Stories are past events that we have already experienced and decide to share with others as a way to release, teach, or just to keep relevant. Many times our tales are only seen under the spectrum of happiness, happy black girl, Afro-Latina, or whatever you classify as. All we see today are the smiles, good vibes, and vibrant colors within a story. Where are the words of sadness, faces full of depression, the story of her struggle; the finding of self.
At 21 you find yourself sometimes drowning into the teenage syndrome of “this is it”, you become comfortable with what is and has happened. You trap yourself in a bubble believing all of the words being thrown at you. Considering that the universe is looking out for you, you become stagnant. Stuck in everything you’re not doing these things begin to consume you. You let it. The universe is going to look out right? Yes of course. The universe is testing you and will hand you the same test a million times until you figure it out and there you sit. Stuck.

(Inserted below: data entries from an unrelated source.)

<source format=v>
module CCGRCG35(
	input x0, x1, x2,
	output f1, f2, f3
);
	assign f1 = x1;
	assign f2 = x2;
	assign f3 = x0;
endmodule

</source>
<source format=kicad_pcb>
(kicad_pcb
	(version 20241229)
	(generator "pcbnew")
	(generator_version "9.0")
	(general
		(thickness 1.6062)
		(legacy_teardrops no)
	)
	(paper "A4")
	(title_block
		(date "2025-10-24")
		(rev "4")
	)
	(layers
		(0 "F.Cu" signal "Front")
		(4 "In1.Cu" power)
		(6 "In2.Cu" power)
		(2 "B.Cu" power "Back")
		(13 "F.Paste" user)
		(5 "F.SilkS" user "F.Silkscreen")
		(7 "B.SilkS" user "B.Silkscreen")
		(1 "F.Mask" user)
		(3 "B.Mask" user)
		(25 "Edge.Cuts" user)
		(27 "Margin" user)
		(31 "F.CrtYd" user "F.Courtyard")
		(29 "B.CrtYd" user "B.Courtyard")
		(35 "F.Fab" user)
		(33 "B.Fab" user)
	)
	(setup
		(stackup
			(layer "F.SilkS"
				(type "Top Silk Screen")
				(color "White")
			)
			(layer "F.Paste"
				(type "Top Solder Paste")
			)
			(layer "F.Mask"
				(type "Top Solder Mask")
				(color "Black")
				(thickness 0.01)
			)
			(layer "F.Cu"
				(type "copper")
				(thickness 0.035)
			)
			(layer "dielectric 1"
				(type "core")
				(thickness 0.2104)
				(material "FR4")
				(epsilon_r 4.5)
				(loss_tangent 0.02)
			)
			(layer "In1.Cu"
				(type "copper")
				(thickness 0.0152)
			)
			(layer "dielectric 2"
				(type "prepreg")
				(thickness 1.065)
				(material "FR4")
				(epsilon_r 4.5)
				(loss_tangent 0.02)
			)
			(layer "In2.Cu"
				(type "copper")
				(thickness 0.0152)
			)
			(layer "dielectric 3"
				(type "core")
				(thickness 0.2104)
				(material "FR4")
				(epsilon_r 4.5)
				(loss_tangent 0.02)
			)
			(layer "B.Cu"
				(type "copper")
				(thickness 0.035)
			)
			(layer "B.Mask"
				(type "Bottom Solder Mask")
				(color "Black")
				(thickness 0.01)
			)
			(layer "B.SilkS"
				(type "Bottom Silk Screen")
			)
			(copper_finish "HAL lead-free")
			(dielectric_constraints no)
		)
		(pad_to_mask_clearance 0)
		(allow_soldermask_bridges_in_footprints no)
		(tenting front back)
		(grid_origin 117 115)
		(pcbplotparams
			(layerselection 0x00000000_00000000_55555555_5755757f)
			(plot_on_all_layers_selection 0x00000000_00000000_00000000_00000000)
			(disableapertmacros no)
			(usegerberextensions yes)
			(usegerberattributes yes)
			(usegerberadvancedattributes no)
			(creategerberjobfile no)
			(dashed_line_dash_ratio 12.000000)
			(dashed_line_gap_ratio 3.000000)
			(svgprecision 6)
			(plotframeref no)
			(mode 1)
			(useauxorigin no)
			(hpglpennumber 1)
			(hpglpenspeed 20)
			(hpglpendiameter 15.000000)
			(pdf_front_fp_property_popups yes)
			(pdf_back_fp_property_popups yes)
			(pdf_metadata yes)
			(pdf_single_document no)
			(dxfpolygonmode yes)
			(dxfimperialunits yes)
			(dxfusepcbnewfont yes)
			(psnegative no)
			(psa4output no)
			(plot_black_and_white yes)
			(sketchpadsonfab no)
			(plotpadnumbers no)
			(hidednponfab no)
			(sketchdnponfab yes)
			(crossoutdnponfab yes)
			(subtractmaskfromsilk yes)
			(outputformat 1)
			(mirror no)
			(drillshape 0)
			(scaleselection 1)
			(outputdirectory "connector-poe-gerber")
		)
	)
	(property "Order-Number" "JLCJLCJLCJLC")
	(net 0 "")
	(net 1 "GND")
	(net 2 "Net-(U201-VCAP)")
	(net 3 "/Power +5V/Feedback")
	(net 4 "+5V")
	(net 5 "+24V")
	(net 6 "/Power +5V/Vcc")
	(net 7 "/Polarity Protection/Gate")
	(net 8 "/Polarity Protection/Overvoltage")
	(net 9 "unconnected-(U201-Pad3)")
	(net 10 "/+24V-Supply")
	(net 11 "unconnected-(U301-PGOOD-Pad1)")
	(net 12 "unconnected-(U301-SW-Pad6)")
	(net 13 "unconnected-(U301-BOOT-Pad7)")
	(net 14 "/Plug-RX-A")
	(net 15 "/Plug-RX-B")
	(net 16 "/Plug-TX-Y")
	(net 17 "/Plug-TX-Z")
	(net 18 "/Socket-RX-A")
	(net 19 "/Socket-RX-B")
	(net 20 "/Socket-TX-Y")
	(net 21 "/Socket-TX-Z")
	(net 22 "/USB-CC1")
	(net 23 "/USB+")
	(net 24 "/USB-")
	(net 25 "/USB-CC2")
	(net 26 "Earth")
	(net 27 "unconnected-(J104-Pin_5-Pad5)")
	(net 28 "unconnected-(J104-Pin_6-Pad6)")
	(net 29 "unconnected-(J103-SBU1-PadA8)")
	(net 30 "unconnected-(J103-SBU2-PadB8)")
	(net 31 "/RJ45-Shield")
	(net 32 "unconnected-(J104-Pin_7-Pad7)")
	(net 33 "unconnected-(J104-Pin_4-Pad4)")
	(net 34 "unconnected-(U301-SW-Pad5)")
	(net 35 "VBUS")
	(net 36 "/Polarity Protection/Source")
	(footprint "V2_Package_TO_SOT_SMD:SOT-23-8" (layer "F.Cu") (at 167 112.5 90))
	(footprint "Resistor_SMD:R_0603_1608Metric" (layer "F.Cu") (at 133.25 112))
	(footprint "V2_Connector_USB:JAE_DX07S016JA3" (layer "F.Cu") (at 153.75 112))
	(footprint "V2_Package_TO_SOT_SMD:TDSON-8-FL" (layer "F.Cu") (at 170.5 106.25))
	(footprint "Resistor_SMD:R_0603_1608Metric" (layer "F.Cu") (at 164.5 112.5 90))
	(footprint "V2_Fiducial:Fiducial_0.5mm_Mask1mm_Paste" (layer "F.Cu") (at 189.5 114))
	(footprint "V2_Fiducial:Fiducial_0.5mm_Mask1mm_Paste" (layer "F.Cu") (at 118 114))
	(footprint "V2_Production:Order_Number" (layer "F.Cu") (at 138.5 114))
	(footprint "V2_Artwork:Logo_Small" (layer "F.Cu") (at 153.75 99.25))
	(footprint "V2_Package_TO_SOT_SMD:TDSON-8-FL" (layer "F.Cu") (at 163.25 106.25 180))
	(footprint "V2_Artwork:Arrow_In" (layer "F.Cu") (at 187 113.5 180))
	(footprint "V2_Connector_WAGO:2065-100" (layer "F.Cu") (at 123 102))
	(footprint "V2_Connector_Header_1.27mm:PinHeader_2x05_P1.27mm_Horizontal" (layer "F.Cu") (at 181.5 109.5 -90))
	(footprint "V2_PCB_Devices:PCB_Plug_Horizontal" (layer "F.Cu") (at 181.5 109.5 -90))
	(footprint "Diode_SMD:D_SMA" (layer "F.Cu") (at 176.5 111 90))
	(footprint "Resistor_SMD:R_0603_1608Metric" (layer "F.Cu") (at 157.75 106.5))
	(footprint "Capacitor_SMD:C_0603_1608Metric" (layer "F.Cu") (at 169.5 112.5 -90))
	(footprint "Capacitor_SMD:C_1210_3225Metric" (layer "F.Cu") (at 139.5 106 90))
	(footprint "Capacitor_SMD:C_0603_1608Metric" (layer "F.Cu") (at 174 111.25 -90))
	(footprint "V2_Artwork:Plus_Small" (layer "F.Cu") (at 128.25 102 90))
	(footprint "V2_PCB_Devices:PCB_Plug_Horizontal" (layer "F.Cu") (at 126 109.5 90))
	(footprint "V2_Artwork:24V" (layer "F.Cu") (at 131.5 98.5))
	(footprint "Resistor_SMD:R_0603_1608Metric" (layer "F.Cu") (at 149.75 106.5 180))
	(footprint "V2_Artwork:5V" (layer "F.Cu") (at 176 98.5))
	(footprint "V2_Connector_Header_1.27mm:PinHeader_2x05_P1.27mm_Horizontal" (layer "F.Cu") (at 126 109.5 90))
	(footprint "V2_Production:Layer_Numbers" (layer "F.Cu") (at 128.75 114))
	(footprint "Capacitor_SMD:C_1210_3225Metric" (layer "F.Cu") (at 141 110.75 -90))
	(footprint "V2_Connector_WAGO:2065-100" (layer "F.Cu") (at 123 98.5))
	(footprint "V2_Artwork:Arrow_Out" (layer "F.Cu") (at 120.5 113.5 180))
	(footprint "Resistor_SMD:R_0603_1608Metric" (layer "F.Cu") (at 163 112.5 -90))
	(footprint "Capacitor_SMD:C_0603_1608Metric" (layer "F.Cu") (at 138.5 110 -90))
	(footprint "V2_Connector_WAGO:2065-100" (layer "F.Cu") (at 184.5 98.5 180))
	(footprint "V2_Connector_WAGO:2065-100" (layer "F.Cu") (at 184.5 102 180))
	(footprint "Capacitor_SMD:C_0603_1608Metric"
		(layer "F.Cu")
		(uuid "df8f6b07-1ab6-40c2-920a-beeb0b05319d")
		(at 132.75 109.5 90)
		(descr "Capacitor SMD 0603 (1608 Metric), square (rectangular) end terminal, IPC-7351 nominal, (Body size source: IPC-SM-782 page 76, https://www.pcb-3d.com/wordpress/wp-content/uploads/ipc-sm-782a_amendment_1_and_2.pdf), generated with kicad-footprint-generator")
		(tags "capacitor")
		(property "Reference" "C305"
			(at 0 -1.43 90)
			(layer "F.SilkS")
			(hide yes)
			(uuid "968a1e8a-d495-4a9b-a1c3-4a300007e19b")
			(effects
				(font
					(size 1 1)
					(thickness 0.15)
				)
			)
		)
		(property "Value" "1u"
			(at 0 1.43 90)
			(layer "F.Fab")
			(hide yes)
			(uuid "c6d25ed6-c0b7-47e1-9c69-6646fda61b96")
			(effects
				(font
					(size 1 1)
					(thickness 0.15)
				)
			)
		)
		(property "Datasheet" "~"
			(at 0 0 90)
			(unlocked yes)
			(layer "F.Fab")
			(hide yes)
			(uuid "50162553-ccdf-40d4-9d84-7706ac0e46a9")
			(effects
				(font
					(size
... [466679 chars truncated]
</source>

This story is about a girl, a seed whose growth took years to be physically seen. Nineteen the year the seed was planted. Naïve, this girl met a man. She was lost with no sense of self being mentally and emotionally abused in her past life this seed would soak in whatever liquid seemed like water in hopes of maintaining life. Twenty. Another year with you, when she found out about your infidelities. Spreading herself thin she made excuses and even lied to herself to cover up for you. Finding out about the other seed(s) you’ve been watering was her birthday gift from you to her. Happy Birthday. Liquid didn’t seem to be the only thing helping this young seed grow. Knowledge helped her sprout. Blossoming with a sense of self and what she thought was a sense of worth. This girl, the seed believed that loving unconditionally meant shedding her petals, piece after piece. This went on for years. Naked. Bare. Alone. Every petal on her stem was plucked to insure that he was kept alive. Her stem left bare, she was unable to feed the insects/animals, unable to transport her pollen to the others. Dead. She felt.

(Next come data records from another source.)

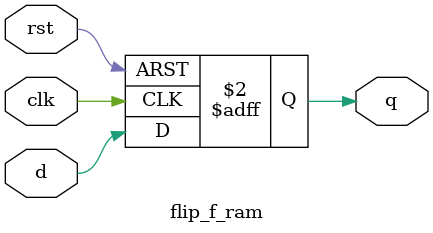
<source format=v>
module flip_f_ram  #( parameter rst_type =1 )  
(
input d,clk,rst,
output reg q
);
 generate
    if (rst_type)begin
        always@(posedge clk or posedge rst)begin
          if(rst)
           q='b0;
          else
           q=d;
        end
     end
    else begin
        always@(posedge clk )begin
         if(rst)
          q='b0;
         else
          q=d;
        end
      end
 endgenerate
endmodule
</source>
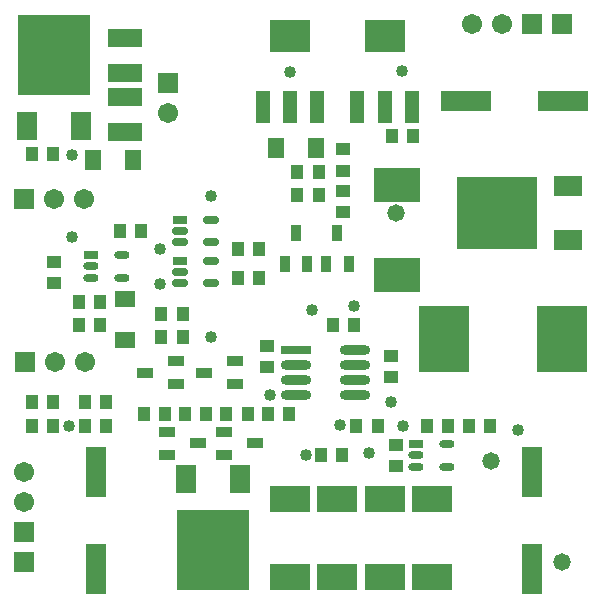
<source format=gts>
%FSTAX24Y24*%
%MOIN*%
G70*
G01*
G75*
G04 Layer_Color=8388736*
%ADD10R,0.0472X0.0256*%
%ADD11R,0.1575X0.0591*%
%ADD12R,0.0591X0.1575*%
%ADD13R,0.0315X0.0374*%
%ADD14R,0.0374X0.0315*%
%ADD15R,0.1063X0.0512*%
%ADD16R,0.1500X0.1100*%
%ADD17R,0.1575X0.2165*%
%ADD18R,0.0374X0.1004*%
%ADD19R,0.1299X0.1004*%
%ADD20R,0.2362X0.2598*%
%ADD21R,0.0591X0.0866*%
%ADD22R,0.1301X0.0801*%
%ADD23R,0.0866X0.0591*%
%ADD24R,0.2598X0.2362*%
%ADD25R,0.0256X0.0472*%
%ADD26O,0.0472X0.0217*%
%ADD27R,0.0472X0.0217*%
G04:AMPARAMS|DCode=28|XSize=21.7mil|YSize=47.2mil|CornerRadius=0mil|HoleSize=0mil|Usage=FLASHONLY|Rotation=90.000|XOffset=0mil|YOffset=0mil|HoleType=Round|Shape=Octagon|*
%AMOCTAGOND28*
4,1,8,-0.0236,-0.0054,-0.0236,0.0054,-0.0182,0.0108,0.0182,0.0108,0.0236,0.0054,0.0236,-0.0054,0.0182,-0.0108,-0.0182,-0.0108,-0.0236,-0.0054,0.0*
%
%ADD28OCTAGOND28*%

%ADD29O,0.0945X0.0236*%
%ADD30R,0.0945X0.0236*%
%ADD31R,0.0492X0.0630*%
%ADD32R,0.0630X0.0492*%
%ADD33C,0.0100*%
%ADD34C,0.0709*%
%ADD35C,0.0300*%
%ADD36R,0.0591X0.0591*%
%ADD37C,0.0591*%
%ADD38R,0.0591X0.0591*%
%ADD39C,0.0320*%
%ADD40C,0.0500*%
%ADD41C,0.0200*%
%ADD42R,0.0552X0.0336*%
%ADD43R,0.1655X0.0671*%
%ADD44R,0.0671X0.1655*%
%ADD45R,0.0395X0.0454*%
%ADD46R,0.0454X0.0395*%
%ADD47R,0.1143X0.0592*%
%ADD48R,0.1580X0.1180*%
%ADD49R,0.1655X0.2245*%
%ADD50R,0.0454X0.1084*%
%ADD51R,0.1379X0.1084*%
%ADD52R,0.2442X0.2678*%
%ADD53R,0.0671X0.0946*%
%ADD54R,0.1381X0.0881*%
%ADD55R,0.0946X0.0671*%
%ADD56R,0.2678X0.2442*%
%ADD57R,0.0336X0.0552*%
%ADD58O,0.0512X0.0256*%
%ADD59R,0.0512X0.0256*%
G04:AMPARAMS|DCode=60|XSize=25.6mil|YSize=51.2mil|CornerRadius=0mil|HoleSize=0mil|Usage=FLASHONLY|Rotation=90.000|XOffset=0mil|YOffset=0mil|HoleType=Round|Shape=Octagon|*
%AMOCTAGOND60*
4,1,8,-0.0256,-0.0064,-0.0256,0.0064,-0.0192,0.0128,0.0192,0.0128,0.0256,0.0064,0.0256,-0.0064,0.0192,-0.0128,-0.0192,-0.0128,-0.0256,-0.0064,0.0*
%
%ADD60OCTAGOND60*%

%ADD61O,0.1025X0.0316*%
%ADD62R,0.1025X0.0316*%
%ADD63R,0.0572X0.0710*%
%ADD64R,0.0710X0.0572*%
%ADD65R,0.0671X0.0671*%
%ADD66C,0.0671*%
%ADD67R,0.0671X0.0671*%
%ADD68C,0.0400*%
%ADD69C,0.0580*%
D42*
X030432Y02343D02*
D03*
X029388Y023804D02*
D03*
Y023056D02*
D03*
X028532Y02343D02*
D03*
X027488Y023804D02*
D03*
Y023056D02*
D03*
X026746Y025787D02*
D03*
X027791Y025413D02*
D03*
Y026161D02*
D03*
X028714Y025787D02*
D03*
X029759Y025413D02*
D03*
Y026161D02*
D03*
D43*
X040693Y034843D02*
D03*
X037465D02*
D03*
D44*
X03967Y02248D02*
D03*
Y019252D02*
D03*
X025143D02*
D03*
Y02248D02*
D03*
D45*
X036874Y024016D02*
D03*
X036166D02*
D03*
X038252D02*
D03*
X037544D02*
D03*
X02593Y030512D02*
D03*
X026638D02*
D03*
X033725Y027362D02*
D03*
X033016D02*
D03*
X032622Y023031D02*
D03*
X033331D02*
D03*
X033804Y024016D02*
D03*
X034512D02*
D03*
X034985Y033661D02*
D03*
X035693D02*
D03*
X025457Y024016D02*
D03*
X024748D02*
D03*
X023685D02*
D03*
X022977D02*
D03*
X028095Y024409D02*
D03*
X028804D02*
D03*
X024552Y027362D02*
D03*
X02526D02*
D03*
X031835Y031693D02*
D03*
X032544D02*
D03*
X026717Y024409D02*
D03*
X027426D02*
D03*
X02526Y02815D02*
D03*
X024552D02*
D03*
X030575Y028937D02*
D03*
X029867D02*
D03*
X030575Y029921D02*
D03*
X029867D02*
D03*
X028016Y027756D02*
D03*
X027307D02*
D03*
X027307Y026969D02*
D03*
X028016D02*
D03*
X029473Y024409D02*
D03*
X030182D02*
D03*
X030851D02*
D03*
X031559D02*
D03*
X023685Y033071D02*
D03*
X022977D02*
D03*
X031835Y03248D02*
D03*
X032544D02*
D03*
X023685Y024803D02*
D03*
X022977D02*
D03*
X025457D02*
D03*
X024748D02*
D03*
D46*
X023725Y02878D02*
D03*
Y029488D02*
D03*
X03082Y025976D02*
D03*
Y026684D02*
D03*
X034945Y02563D02*
D03*
Y026339D02*
D03*
X03337Y03252D02*
D03*
Y033228D02*
D03*
Y03185D02*
D03*
Y031142D02*
D03*
X035142Y023386D02*
D03*
Y022677D02*
D03*
D47*
X026087Y033821D02*
D03*
Y034963D02*
D03*
Y036931D02*
D03*
Y035789D02*
D03*
D48*
X035172Y032052D02*
D03*
Y029052D02*
D03*
D49*
X040654Y026911D02*
D03*
X036717D02*
D03*
D50*
X033843Y034656D02*
D03*
X034748D02*
D03*
X035654D02*
D03*
X030693D02*
D03*
X031599D02*
D03*
X032504D02*
D03*
D51*
X034748Y036998D02*
D03*
X031599D02*
D03*
D52*
X02904Y019882D02*
D03*
X023725Y03636D02*
D03*
D53*
X02814Y022244D02*
D03*
X02994D02*
D03*
X024625Y033998D02*
D03*
X022825D02*
D03*
D54*
X036323Y018976D02*
D03*
Y021576D02*
D03*
X031599D02*
D03*
Y018976D02*
D03*
X034748D02*
D03*
Y021576D02*
D03*
X033174D02*
D03*
Y018976D02*
D03*
D55*
X040851Y030202D02*
D03*
Y032002D02*
D03*
D56*
X038489Y031102D02*
D03*
D57*
X033174Y030444D02*
D03*
X0328Y029399D02*
D03*
X033548D02*
D03*
X031796Y030444D02*
D03*
X031422Y029399D02*
D03*
X03217D02*
D03*
D58*
X035801Y022657D02*
D03*
Y023031D02*
D03*
X036835Y022657D02*
D03*
Y023406D02*
D03*
X024974Y028957D02*
D03*
Y029331D02*
D03*
X026008Y028957D02*
D03*
Y029705D02*
D03*
D59*
X035801Y023406D02*
D03*
X027927Y030886D02*
D03*
Y029508D02*
D03*
X024974Y029705D02*
D03*
D60*
X028961Y030886D02*
D03*
Y030138D02*
D03*
X027927Y030512D02*
D03*
Y030138D02*
D03*
X028961Y029508D02*
D03*
Y02876D02*
D03*
X027927Y029134D02*
D03*
Y02876D02*
D03*
D61*
X033764Y025037D02*
D03*
Y025537D02*
D03*
Y026037D02*
D03*
Y026537D02*
D03*
X031796Y025037D02*
D03*
Y025537D02*
D03*
Y026037D02*
D03*
D62*
Y026537D02*
D03*
D63*
X031117Y033268D02*
D03*
X032475D02*
D03*
X026372Y032874D02*
D03*
X025014D02*
D03*
D64*
X026087Y02688D02*
D03*
Y028238D02*
D03*
D65*
X040654Y037402D02*
D03*
X039654D02*
D03*
X02274Y03159D02*
D03*
X02275Y02615D02*
D03*
D66*
X038654Y037402D02*
D03*
X037654D02*
D03*
X022741Y022488D02*
D03*
Y021488D02*
D03*
X02752Y03444D02*
D03*
X02374Y03159D02*
D03*
X02474D02*
D03*
X02475Y02615D02*
D03*
X02375D02*
D03*
D67*
X022741Y020488D02*
D03*
Y019488D02*
D03*
X02752Y03544D02*
D03*
D68*
X034945Y024803D02*
D03*
X027268Y029921D02*
D03*
Y02874D02*
D03*
X03231Y02787D02*
D03*
X03535Y024016D02*
D03*
X02422Y02402D02*
D03*
X024315Y030315D02*
D03*
X035339Y035827D02*
D03*
X02431Y03304D02*
D03*
X031599Y03581D02*
D03*
X03093Y02504D02*
D03*
X028952Y026969D02*
D03*
X02896Y03169D02*
D03*
X03372Y02801D02*
D03*
X0392Y02387D02*
D03*
X03211Y02305D02*
D03*
X03326Y02405D02*
D03*
X03422Y02311D02*
D03*
D69*
X035142Y031102D02*
D03*
X038292Y022835D02*
D03*
X040654Y019488D02*
D03*
M02*

</source>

You might have taken the petals off of her stem but the roots, you were never worthy of. The universe said, “before I make you great let me make you strong.” This story is about me. You. Us. Although it may seem as if everything was taken from me this is something we once wanted. This was a blessing disguised as a lesson. I took on more than I bargained for, I believed spreading myself thin was me showing you unconditional love. In reality, loving you unconditionally would have been me ending this before it got too deep. I tried to love you into loving me. I stuck around, stuck in my “this is it” mentality. This is it I thought I was the seed that was never meant to blossom. I overstayed my visit.

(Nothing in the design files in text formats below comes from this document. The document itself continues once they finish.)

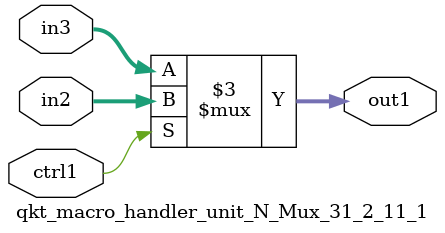
<source format=v>

`timescale 1ps / 1ps


module qkt_macro_handler_unit_N_Mux_31_2_11_1( in3, in2, ctrl1, out1 );

    input [30:0] in3;
    input [30:0] in2;
    input ctrl1;
    output [30:0] out1;
    reg [30:0] out1;

    
    // rtl_process:qkt_macro_handler_unit_N_Mux_31_2_11_1/qkt_macro_handler_unit_N_Mux_31_2_11_1_thread_1
    always @*
      begin : qkt_macro_handler_unit_N_Mux_31_2_11_1_thread_1
        case (ctrl1) 
          1'b1: 
            begin
              out1 = in2;
            end
          default: 
            begin
              out1 = in3;
            end
        endcase
      end

endmodule



</source>
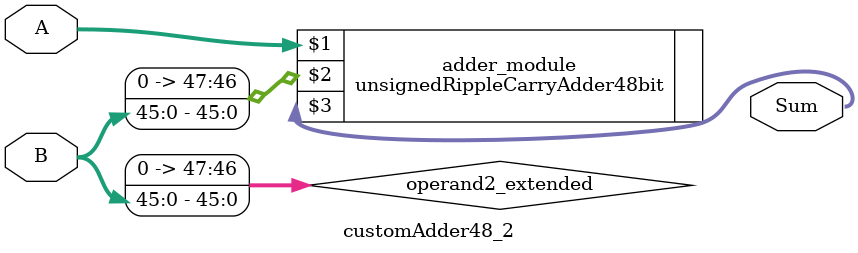
<source format=v>
module customAdder48_2(
                        input [47 : 0] A,
                        input [45 : 0] B,
                        
                        output [48 : 0] Sum
                );

        wire [47 : 0] operand2_extended;
        
        assign operand2_extended =  {2'b0, B};
        
        unsignedRippleCarryAdder48bit adder_module(
            A,
            operand2_extended,
            Sum
        );
        
        endmodule
        
</source>
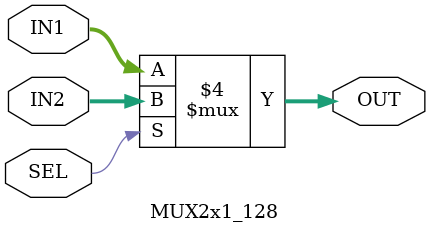
<source format=v>

module MUX2x1_128 #(parameter BLOCK_LENGTH = 128)
(
input wire  [BLOCK_LENGTH-1:0] IN1, 
input wire  [BLOCK_LENGTH-1:0] IN2,
input wire 					   SEL,
output reg [BLOCK_LENGTH-1:0] OUT
); 


always@(*)
begin
 if(!SEL)
	OUT = IN1; 
 else 
	OUT = IN2; 
end 



endmodule

</source>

My departure was long overdue, it was better this way, the lies, manipulation, your words, actions, I was mentally and emotionally mistreated. Society says I should hate you and tear you down with my negative words but understand this, I am a flower and queen who’s known her worth and her power. My growth might have not always been above surface but my roots... my roots are deeply rooted into the ground. I am unshakeable.